Impact/effort matrix
An Impact/Effort Matrix is a quadrant model that ranks initiatives by impact and effort.
How the Impact/Effort Matrix is supposed to work
It is meant as a rough strategic planning tool that can separate high net-value initiatives (easy wins) from low net-value initiatives (money pit). Itamar Gilad explains that it does not work because we cannot reliably estimate effort or impact. Many of the identified high-impact, low-effort initiatives will turn out to be low-impact and high-effort. They are also likely to have no impact or a negative impact. Thus, he suggests the matrix is more like this:
Impact/Effort Matrix in practice
The reason to use a tool like the Impact/Effort Matrix is to combat the bias in favour of pet projects. However, because the impact assessment is entirely subjective people simply push their pet projects to the high-impact side. Every matrix ends up looking like this:
Thus we learn nothing about how to prioritize investments.
Impact mapping
Impact mapping is another technique that attempts to solve the same investment decision problem.
from https://www.impactmapping.org/drawing.html
Rather than a subjective assessment of impact, Impact Mapping requires a causal mapping of initiatives to goals. Instead of simply saying, “chats will be high impact” I have to make the case that implementing chats will cause the super-fans with mobile devices to stay longer thus growing mobile advertising. In this way Impact mapping is a collaborative strategic planning tool that documents not just what we might do, but why and how that thing will be useful.

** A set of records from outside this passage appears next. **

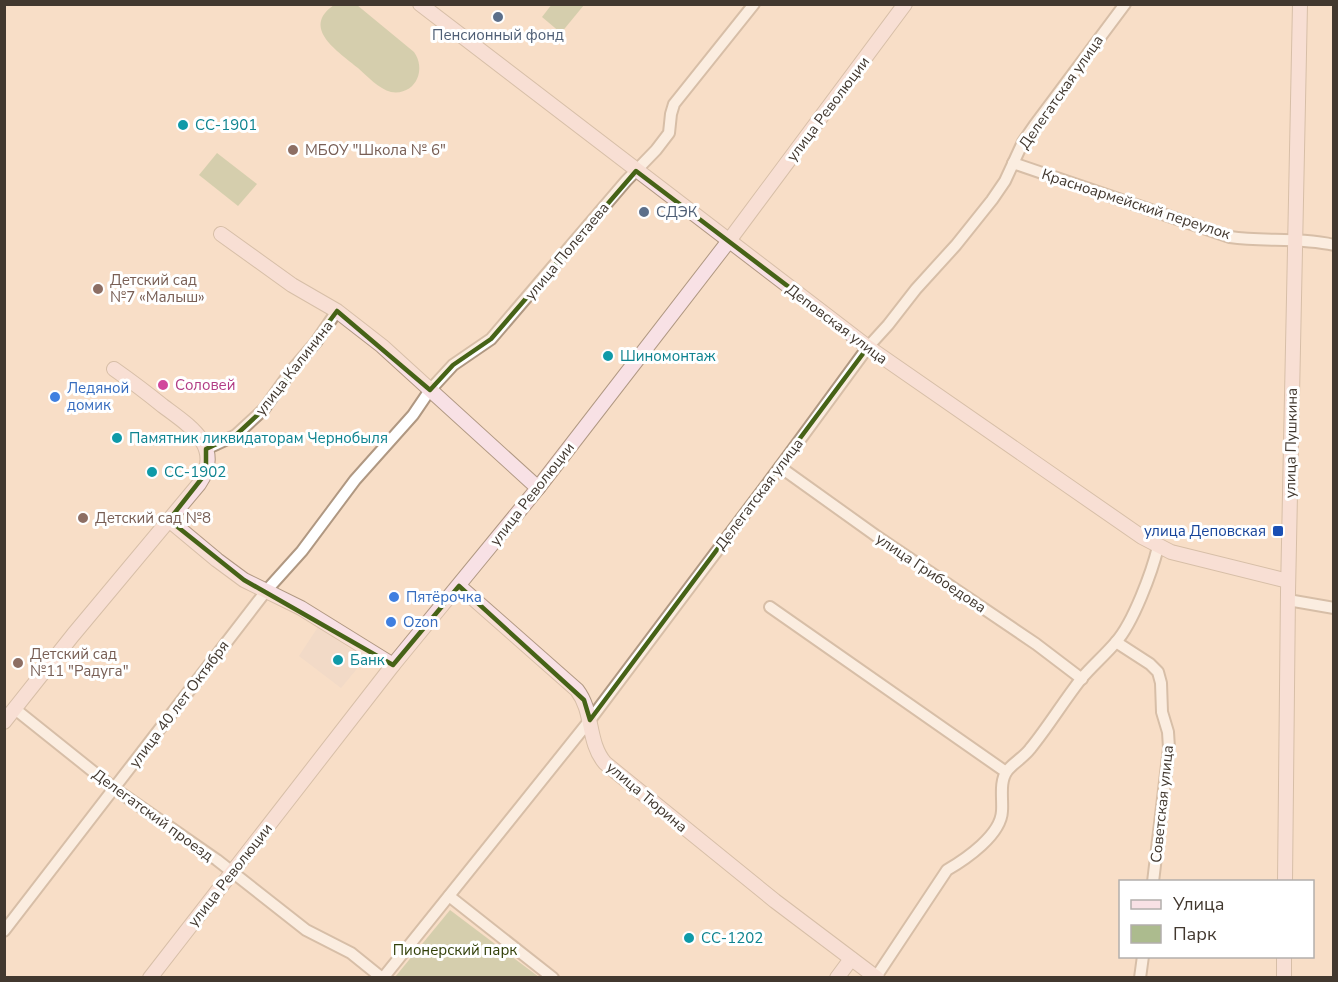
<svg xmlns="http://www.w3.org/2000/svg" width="1338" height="982" font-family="'Nunito Sans',sans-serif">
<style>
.commercial{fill:#ead5c8}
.green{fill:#acbb8e}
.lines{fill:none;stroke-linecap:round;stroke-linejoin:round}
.street-casing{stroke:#b09882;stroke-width:14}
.secondary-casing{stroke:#b09882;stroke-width:16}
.street{stroke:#fff;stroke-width:10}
.secondary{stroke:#f8e1e5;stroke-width:14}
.marked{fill:none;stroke:#466317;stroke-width:4.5;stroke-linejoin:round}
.service-dot{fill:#5c6f8a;stroke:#fff;stroke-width:2}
.culture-dot{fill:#0f9aa8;stroke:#fff;stroke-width:2}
.education-dot{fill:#8d6e63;stroke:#fff;stroke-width:2}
.hotel-dot{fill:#d1479c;stroke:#fff;stroke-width:2}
.shop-dot{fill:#3f7fe0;stroke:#fff;stroke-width:2}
.transit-dot{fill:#1a4fb4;stroke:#fff;stroke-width:2}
.labels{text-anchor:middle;stroke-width:6;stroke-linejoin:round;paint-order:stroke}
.service-label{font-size:15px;fill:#4e5e75;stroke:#fff}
.street-label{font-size:15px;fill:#42382f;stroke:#fff}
.culture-label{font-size:15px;fill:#0d838f;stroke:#fff;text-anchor:start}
.education-label{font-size:15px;fill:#785e54;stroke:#fff;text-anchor:start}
.hotel-label{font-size:15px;fill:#b23c85;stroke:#fff;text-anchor:start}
.shop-label{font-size:15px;fill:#366cbe;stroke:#fff;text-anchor:start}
.transit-label{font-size:15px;fill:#164399;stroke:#fff;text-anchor:end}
.park-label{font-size:15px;fill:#33410a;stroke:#fff}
</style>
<rect width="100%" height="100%" fill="#f8dec7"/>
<path class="commercial" d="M 318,627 L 365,659 L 341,688 L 299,656 Z"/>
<g class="green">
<path d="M 552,4 L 584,4 L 584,5 L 561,33 L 542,17 Z"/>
<path d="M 334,5 L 357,5 L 414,52 C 427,70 415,96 391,92 C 379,89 367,76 358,68 C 339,52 300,28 334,5 Z"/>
<path d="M 217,153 L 257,184 L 238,206 L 199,175 Z"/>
<path d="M 450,910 L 539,977 L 395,977 Z"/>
</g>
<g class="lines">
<g class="street-casing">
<g id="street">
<path d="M 1013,163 L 1230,237 C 1264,242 1299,237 1334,245"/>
<path d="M 206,449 L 236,435 L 264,409 L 291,371 L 316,342 L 337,311"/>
<path d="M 780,467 L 875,535 L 1036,644 L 1082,679"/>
<path d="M 1288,600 L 1334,608"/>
<path d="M 770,607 L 1006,772"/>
<path d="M 1116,642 L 1150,664 L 1158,672 L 1161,683 L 1162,712 L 1168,732 L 1169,748 L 1153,882"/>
<path d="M 15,709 L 115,789 L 217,860 L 306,930 L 351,953 L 382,978"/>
<path d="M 449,896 L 553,978"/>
<path d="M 4,931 L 266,591 L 302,551 L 355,480 L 413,415 L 430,390 L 453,365 L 491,339 L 626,181 L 656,150 L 669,133 L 671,114 L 674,104 L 754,4"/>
<path d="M 876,977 L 947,870 C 966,859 1001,835 1002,811 C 1003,799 999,782 1007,771 C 1013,763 1023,758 1030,749 C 1048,727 1063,702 1081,679 C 1092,666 1105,655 1116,642 C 1133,623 1152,572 1158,547"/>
<path d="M 383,978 L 590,720 L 780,467 L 868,347 L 888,325 L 916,289 L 956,245 L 992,200 L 1005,181 L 1023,142 L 1034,126 L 1125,4"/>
<path d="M 1140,978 L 1143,956"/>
</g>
</g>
<g class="secondary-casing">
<g id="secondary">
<path d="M 420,4 L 868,347 L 1142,537 L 1171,552 L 1288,581"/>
<path d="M 221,234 L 292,285 L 337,311 L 382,346 L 538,488"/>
<path d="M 169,520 L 217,560 L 244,580 L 301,608 L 393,665"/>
<path d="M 459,586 L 577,690 C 594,712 587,742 605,763 L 775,901 L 877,978"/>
<path d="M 4,722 L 73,635 L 199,484 C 224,447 190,426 163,406 C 147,393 131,381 114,369"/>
<path d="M 1285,882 L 1288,592 L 1300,4"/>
<path d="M 150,978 L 393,665 L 538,488 L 728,242 L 905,4"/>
<path d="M 837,978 L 851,959"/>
<path d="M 1284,978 L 1284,956"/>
</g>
</g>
<use href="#street" class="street"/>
<use href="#secondary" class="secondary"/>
</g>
<path d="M0 0H1338V982H0ZM 636,171 L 868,347 L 590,720 L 584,700 L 459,586 L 393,665 L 244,580 L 169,520 L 206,473 L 206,449 L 236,435 L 264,409 L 337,311 L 430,390 L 453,365 L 491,339 Z" fill="#f8dec7" fill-opacity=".55" fill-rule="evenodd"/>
<path class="marked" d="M 636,171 L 868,347 L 590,720 L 584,700 L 459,586 L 393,665 L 244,580 L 169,520 L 206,473 L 206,449 L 236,435 L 264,409 L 337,311 L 430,390 L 453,365 L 491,339 Z"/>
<g class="service-dot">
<circle cx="498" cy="17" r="6"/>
<circle cx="644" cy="212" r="6"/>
</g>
<g class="culture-dot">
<circle cx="183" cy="125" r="6"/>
<circle cx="608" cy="356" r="6"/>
<circle cx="117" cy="438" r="6"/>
<circle cx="152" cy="472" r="6"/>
<circle cx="338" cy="660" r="6"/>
<circle cx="689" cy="938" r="6"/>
</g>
<g class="education-dot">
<circle cx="293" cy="150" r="6"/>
<circle cx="98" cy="289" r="6"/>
<circle cx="83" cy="518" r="6"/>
<circle cx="18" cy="663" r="6"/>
</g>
<circle class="hotel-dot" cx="163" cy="385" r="6"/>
<g class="shop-dot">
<circle cx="55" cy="397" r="6"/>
<circle cx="394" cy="597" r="6"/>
<circle cx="391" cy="622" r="6"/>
</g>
<rect class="transit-dot" x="1272" y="525" width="12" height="12" rx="3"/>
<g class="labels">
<g class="service-label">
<text x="498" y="40">Пенсионный фонд</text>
<text x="656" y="217" text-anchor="start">СДЭК</text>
</g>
<g class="street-label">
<text transform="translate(1061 92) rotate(-55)" y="5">Делегатская улица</text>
<text transform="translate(828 109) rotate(-53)" y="5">улица Революции</text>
<text transform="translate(1136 204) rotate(18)" y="5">Красноармейский переулок</text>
<text transform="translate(567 251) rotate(-50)" y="5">улица Полетаева</text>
<text transform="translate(837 324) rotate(37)" y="5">Деповская улица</text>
<text transform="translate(294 368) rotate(-52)" y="5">улица Калинина</text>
<text transform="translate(1291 443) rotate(-89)" y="5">улица Пушкина</text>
<text transform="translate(532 494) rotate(-52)" y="5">улица Революции</text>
<text transform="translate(759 494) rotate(-53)" y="5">Делегатская улица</text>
<text transform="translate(931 573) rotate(34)" y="5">улица Грибоедова</text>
<text transform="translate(179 704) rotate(-53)" y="5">улица 40 лет Октября</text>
<text transform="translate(647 797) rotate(40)" y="5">улица Тюрина</text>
<text transform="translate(1162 804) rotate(-84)" y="5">Советская улица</text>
<text transform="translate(153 815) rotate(36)" y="5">Делегатский проезд</text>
<text transform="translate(230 875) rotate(-52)" y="5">улица Революции</text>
</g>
<g class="culture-label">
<text x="195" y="130">СС-1901</text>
<text x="620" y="361">Шиномонтаж</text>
<text x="129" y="443">Памятник ликвидаторам Чернобыля</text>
<text x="164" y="477">СС-1902</text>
<text x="350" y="665">Банк</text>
<text x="701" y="943">СС-1202</text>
</g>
<g class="education-label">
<text x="305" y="155">МБОУ "Школа № 6"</text>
<text x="110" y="285">Детский сад<tspan x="110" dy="17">№7 «Малыш»</tspan></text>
<text x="95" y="523">Детский сад №8</text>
<text x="30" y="659">Детский сад<tspan x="30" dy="17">№11 "Радуга"</tspan></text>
</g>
<g class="hotel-label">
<text x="175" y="390">Соловей</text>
</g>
<g class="shop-label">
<text x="67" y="393">Ледяной<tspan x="67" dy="17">домик</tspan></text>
<text x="406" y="602">Пятёрочка</text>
<text x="403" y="627">Ozon</text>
</g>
<g class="transit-label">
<text x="1266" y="536">улица Деповская</text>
</g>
<g class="park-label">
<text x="455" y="955">Пионерский парк</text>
</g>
</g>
<rect width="1338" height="982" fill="none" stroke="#42382f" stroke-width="12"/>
<rect x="1119" y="880" width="195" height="78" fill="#ffffff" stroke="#b3afac" stroke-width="1.5"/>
<rect x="1131" y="900" width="30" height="9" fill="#f8e1e5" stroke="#b3afac" stroke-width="1.5"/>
<text x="1173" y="910" font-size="18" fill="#42382f">Улица</text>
<rect x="1131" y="925" width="30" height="18" fill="#acbb8e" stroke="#b3afac" stroke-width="1.5"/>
<text x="1173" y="940" font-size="18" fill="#42382f">Парк</text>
</svg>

Each step in the chain forms a hypothesis, that can be validated by an experiment, such as user testing with a prototype, an MVP or an A/B test. They can be formulated into the “Feature Hypothesis Statement Template” (from Lean UX):
To use the previous example:
We belienve growing mobile advertising will be achieved if super-fans with mobile devices successfully achieve staying longer with chats.
Impact Mapping provides a structured framework for evaluating things we might do. It doesn’t magically deliver an optimal investment plan but it does surface the assumptions we are using, allowing us to test them, track them, and correct them when they turn out to be wrong.